= Bramwell Cook (Salvation Army officer) =

Alfred Bramwell Cook (7 March 1903 - 1 June 1994) was a New Zealand Salvation Army leader and doctor.

== Early life and education ==
Cook was born in Gisborne, New Zealand, on 7 March 1903. His parents were Salvation Army officers who moved around the country to different postings during his childhood. As a child he lived in Taranaki and attended Stratford District High School and later Waitaki Boys' High School in Otago. He studied at the University of Auckland and graduated with a BA from the University of New Zealand in 1924 and MBChB from the University of Otago in 1928.

== Career ==
In 1929 he travelled to Britain where he studied at the London School of Hygiene and Tropical Medicine winning the Duncan Medal; in particular he studied tropical diseases and ophthalmology. He was also a house surgeon at the London Hospital for Tropical Diseases and trained at the Salvation Army’s International Training College in 1931. In 1932 he went to Anand in Gujarat, India as chief medical officer at the Salvation Army's Emery Hospital. He worked there for 22 years. He was awarded an MD in 1948.

Returning to New Zealand he was chief secretary of the Salvation Army from 1954 to 1963. During that time he revitalised the Army's work with alcoholics and established the Bridge treatment programme. He later wrote a booklet entitled Drug taking and drug addiction. He continued the establishment of the Bridge Programme in Australia when he was appointed to command the Australia Eastern Territory of the Salvation Army in 1963.

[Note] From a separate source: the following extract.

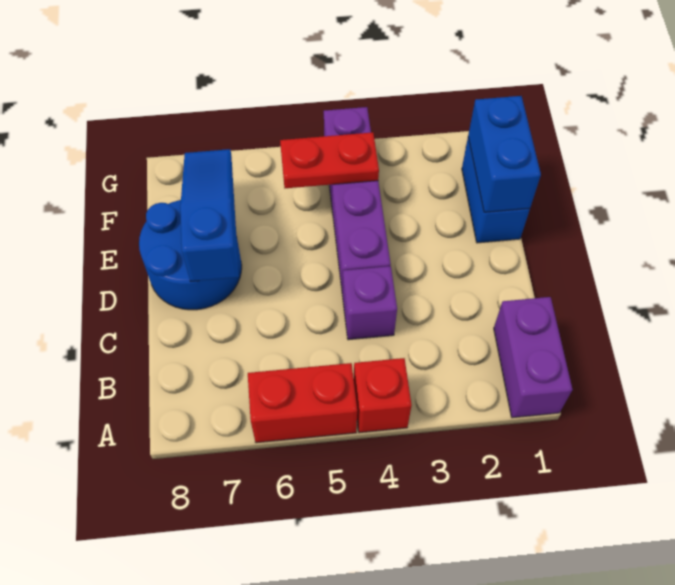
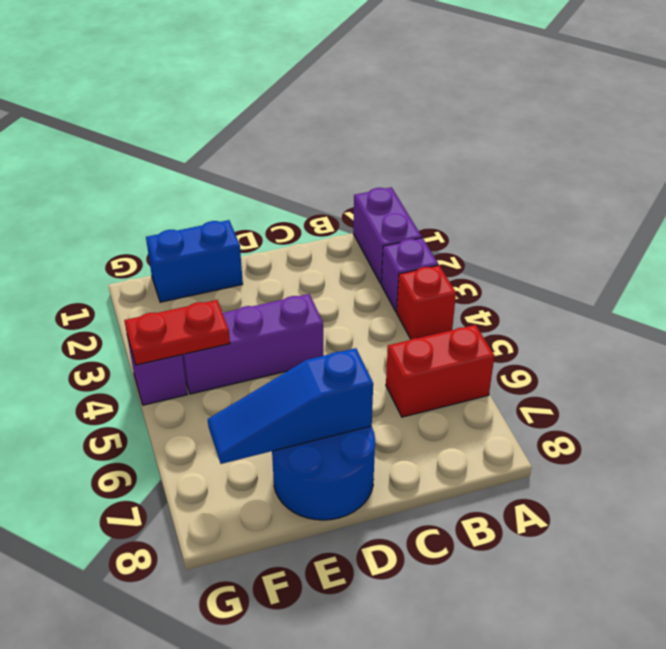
purple brick A1:B1 level 1 -> purple brick A1:A2 level 1
red brick A5:A6 level 1 -> red brick A6:B6 level 1
purple brick C4 level 1 -> purple brick A3 level 1
blue brick E1:F1 level 2 -> none
red plate F4:F5 level 2 -> red plate F4:G4 level 2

He retired from the Army in 1968 and became a general practitioner in Christchurch until the late 1980s. He died in Christchurch on 1 June 1994.

== Personal life ==
Cook married Dorothy Frances Money in 1935 in Anand. They had five children. One son Herbert Bramwell Cook became a doctor.

== Honours and awards ==
Cook received the Kaisar-i-Hind Medal in 1935 for service in India. In the 1982 New Year Honours, Cook was appointed a Commander of the Order of the British Empire, for services to the Salvation Army and the community. The Salvation Army awarded him the Order of the Founder in 1983.